Over 37% are deciding to keep their mask on, despite the CDC clearing the way for fully vaccinated people to go maskless outdoors. 24.2% have been comfortable walking around without a mask since the CDC revised its guidelines, and that number might be greater if we hadn’t all become so socially accustomed to our masks. An additional 21.2% of readers said they’d want to remove their mask, but are cautious about it since so few people are going maskless. 

“While we’re ecstatic to be maskless, we also don’t want to be freaking out our Hell’s Kitchen neighbors who aren’t ready for the change or if they’re not vaccinated yet,” Judy Kuan said. “Convenience-wise, it does seem almost easier at this point to just keep a mask on all the time instead of remembering/putting it on before entering stores, etc.”

Judy Kuan and her husband are keeping their masks on for now.

“I think the return to normalcy probably should have been a bit slower,” Ally commented. “I’m all for letting smaller businesses open up a bit more or providing them with additional resources, but when there are still so many unknowns as well as a decent amount of the population that will likely refuse to ever get vaccinated, I’d rather we proceed with a bit more cautious consideration.” 

Ally echoed the overarching trend we noticed among our survey responses, a tendency to want to tiptoe back into normalcy rather than plunge right into the deep end. “I think it’s too soon,” said Patty. “I’m hoping and praying that I am wrong. I will continue to wear my mask and keep distances from others until I see the numbers in the next month.” 

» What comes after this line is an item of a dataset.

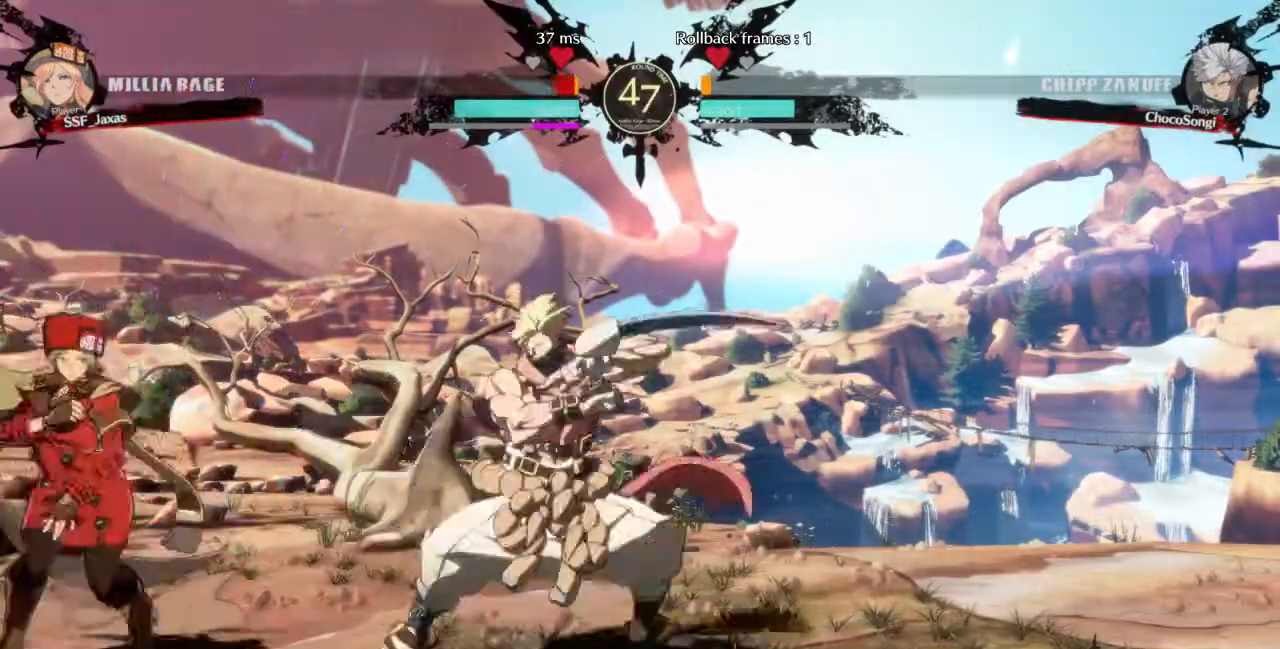
{"buttons": ["DPAD_LEFT"], "events": [[40, "SQUARE", "down"], [40, "TRIANGLE", "down"], [360, "SQUARE", "up"], [360, "TRIANGLE", "up"], [400, "DPAD_DOWN", "up"], [440, "R2", "down"], [520, "R2", "up"]]}
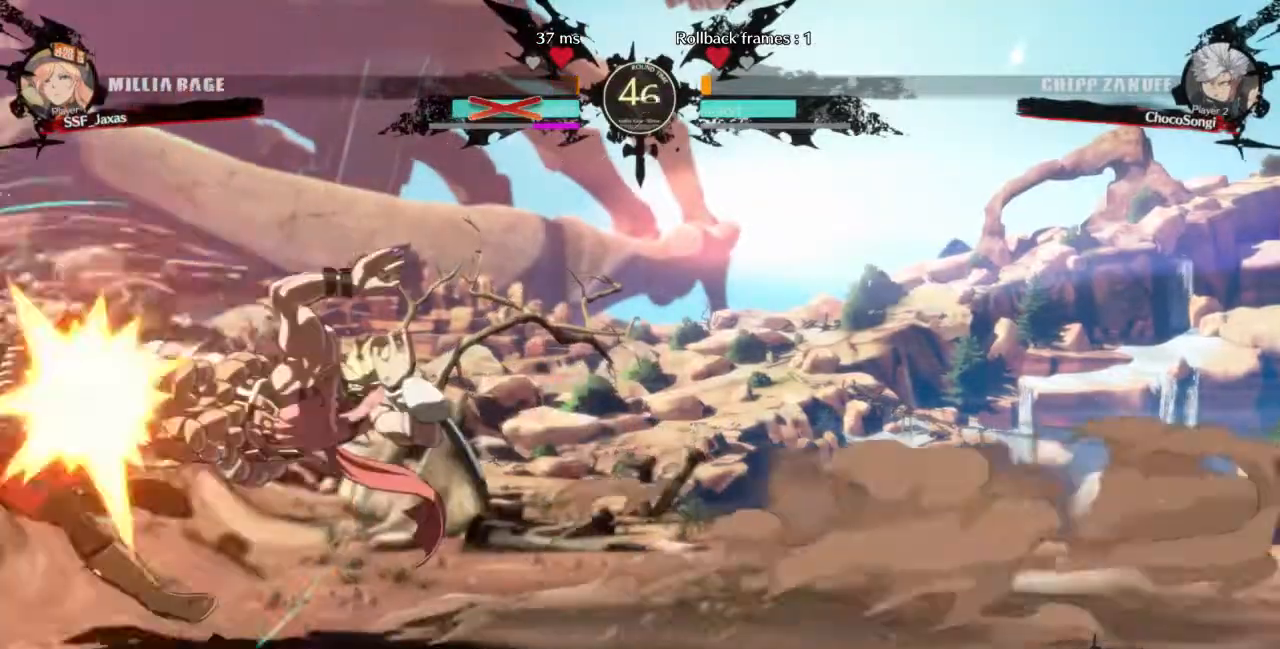
{"buttons": [], "events": [[360, "DPAD_LEFT", "up"], [360, "R2", "down"], [480, "R2", "up"]]}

“I’m treating COVID like the flu, and assume everyone is able to spread the virus at any time — even if vaccinated,” Paul Devlin said. “Living in a neighborhood that attracts so many people from so many places, I’m taking a cautious approach to large gatherings in interior spaces.” 

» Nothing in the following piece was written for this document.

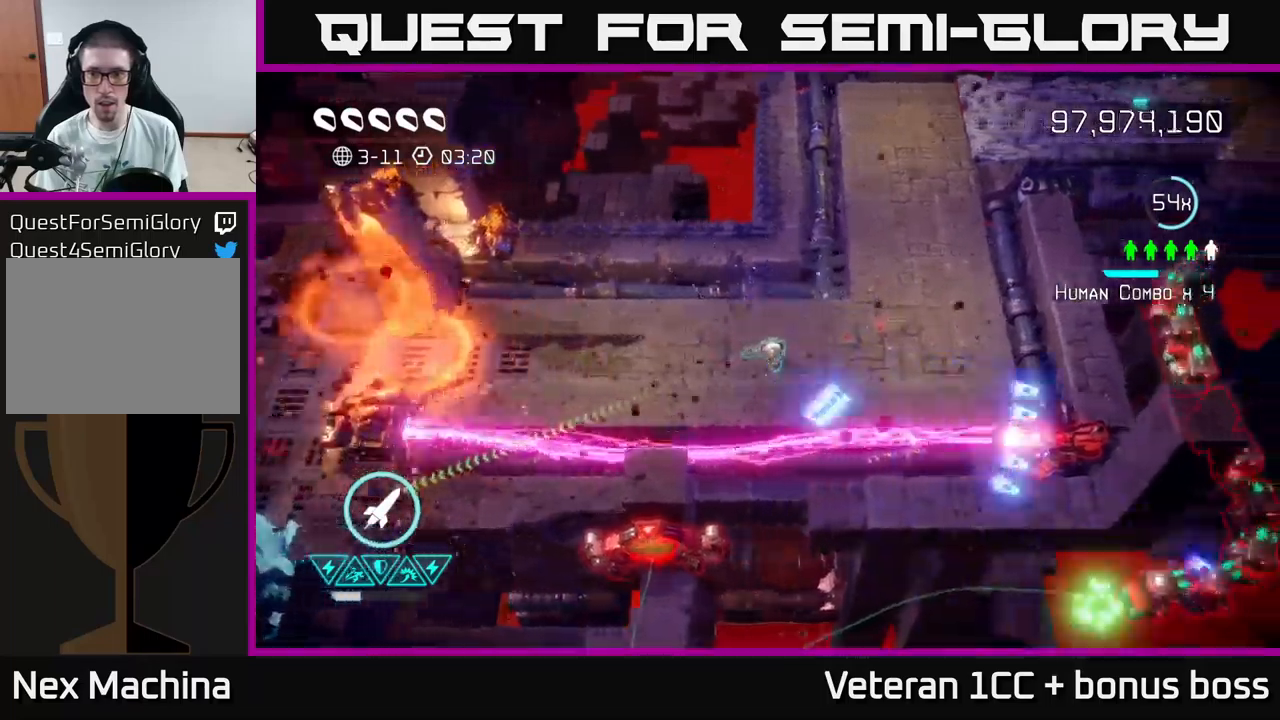
Gameplay with a controller (Xbox layout); each line is a JSON object with the inputs held at the frame after it. "events" lists button and stick changes between this image and that frame as [ms after this image, input, new state], when the widget could be followed in between.
{"buttons": [], "left_stick": "center", "right_stick": "down-right", "events": [[167, "left_stick", "left"], [350, "left_stick", "center"]]}
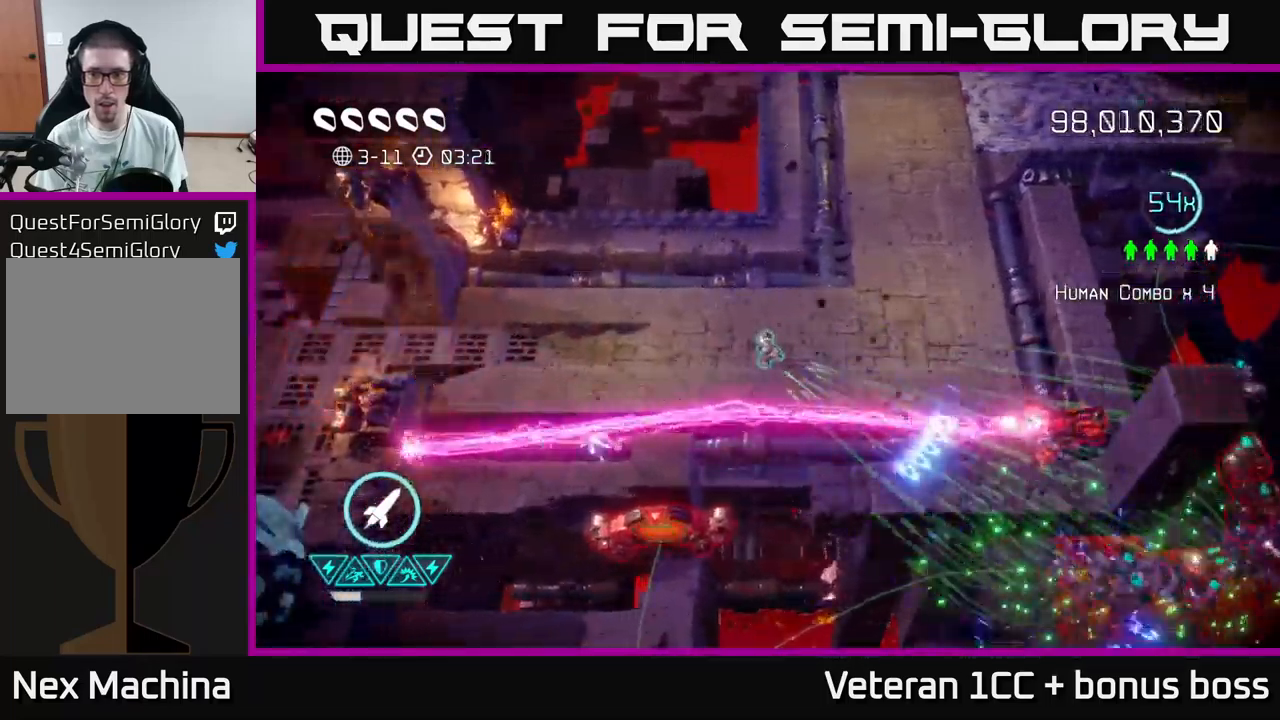
{"buttons": [], "left_stick": "left", "right_stick": "down-right", "events": [[34, "left_stick", "up-left"], [350, "left_stick", "left"]]}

Paul Devlin is “treating COVID like the flu.” Photo: Phil O’Brien.

For many of us, the habits we’ve picked up over the past 14 months aren’t so easy to forget about or unlearn. “It’s hard to ‘go back’ when we have been told the people and air around us could kill us for over a year now,” Susan Knipper said. “It’s hard to think of things as safe when we know invisible enemies can kill, especially to those of us who have lost a loved one. And COVID isn’t gone, it seems more like we are tired of it so people are like ‘Hey, let’s open up’ because we want to.” 

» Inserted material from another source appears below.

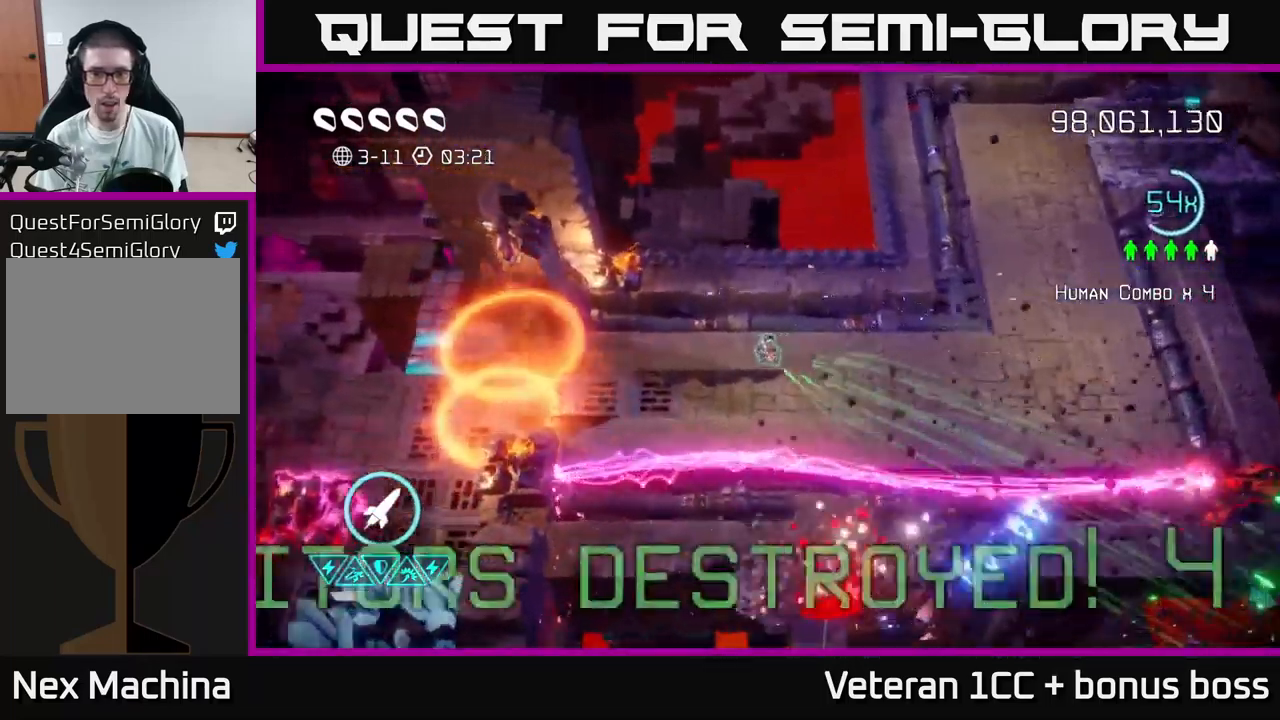
{"buttons": ["L2"], "left_stick": "down-left", "right_stick": "down-left", "events": [[117, "right_stick", "down-left"], [234, "L2", "down"], [350, "L2", "up"], [384, "left_stick", "down-left"], [417, "L2", "down"]]}
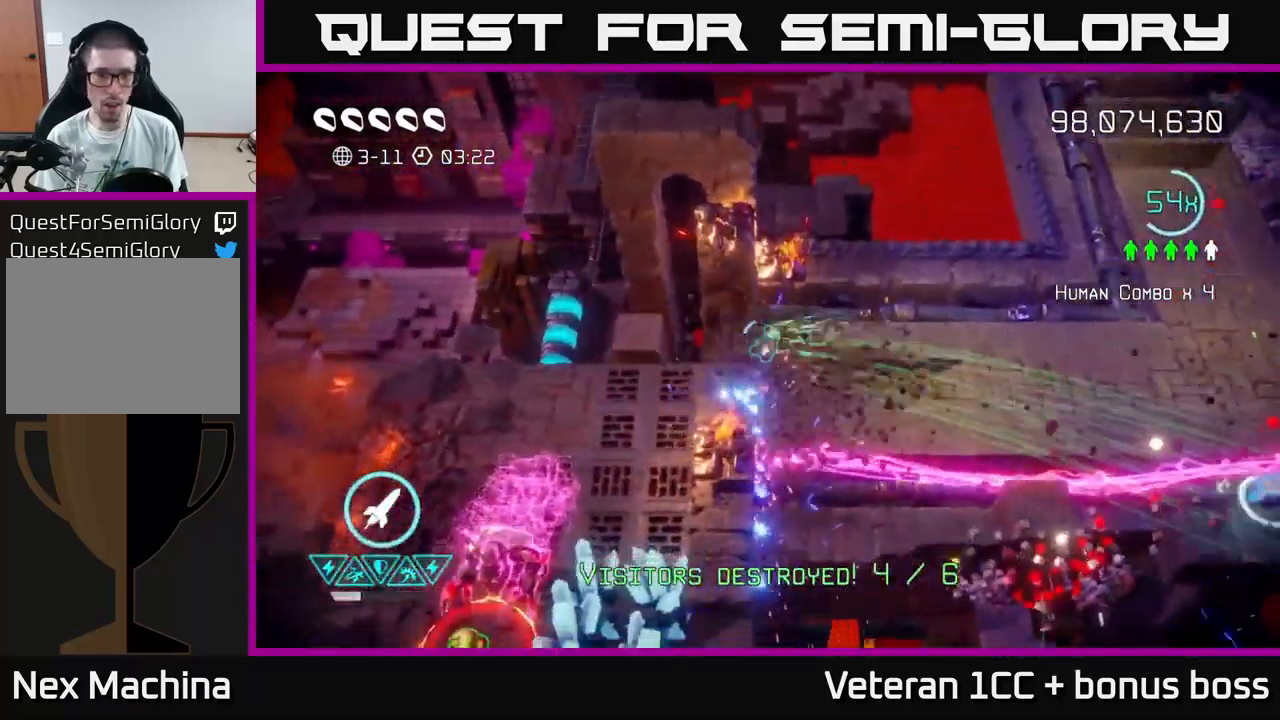
{"buttons": [], "left_stick": "down-left", "right_stick": "down-left", "events": [[50, "L2", "up"], [67, "R2", "down"], [150, "R2", "up"]]}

Some COVID protocols came with their own silver lining, and various New Yorkers are keen to keep them up. “I haven’t gotten sick in the past year, so masks on the subway and in large groups are here to stay for me,” an anonymous reader shared. “I hope they keep the timed entrance thing at museums because I love seeing the art with less crowds,” Martha Keating said. 

After more than a year of isolated living, the psychological toll is not easy to simply bounce back from. “I feel like we’re lacking a level of guidance. Perhaps it’s because of the way I consume media, but I’m barely seeing any messaging on what’s safe, what’s not, and how to navigate the emotional adjustment moving forward,” Gregg said. “I feel like we should be getting a ton more messaging from public health officials, and real encouragement and advice on HOW to return to normal.” 

While some expressed a desire to keep tourism at bay, more recognized it as a vital part of the city, particularly in Hell’s Kitchen where crime has been on the rise. “The best thing for NYC is for tourism to return,” Heather said. “Hopefully that will end the high crime rate in Hell’s Kitchen and make our city overall safer.”

Several of you are looking to Broadway as a metric for the real return to normal. “Normal is the return of Broadway but happy for the baby steps,” Matt Fox said. “I’d like to wait until the summer to go completely mask free outside, and I have theatre tickets for mid October so I’m using that timeframe to go maskless indoors,” Julie Rothman added. 

Matt Fox at Fine and Dandy. Photo: Phil O’Brien.

We can probably agree that, however we move forward, our definition of normal has inherently changed. “It will NEVER be the old ‘normal,’” Kevin emphasized. “Normal in 2022 will be different from pre-pandemic… but we will be stronger,” Douglas Leland said, closing out our survey with a sentiment we all believe in!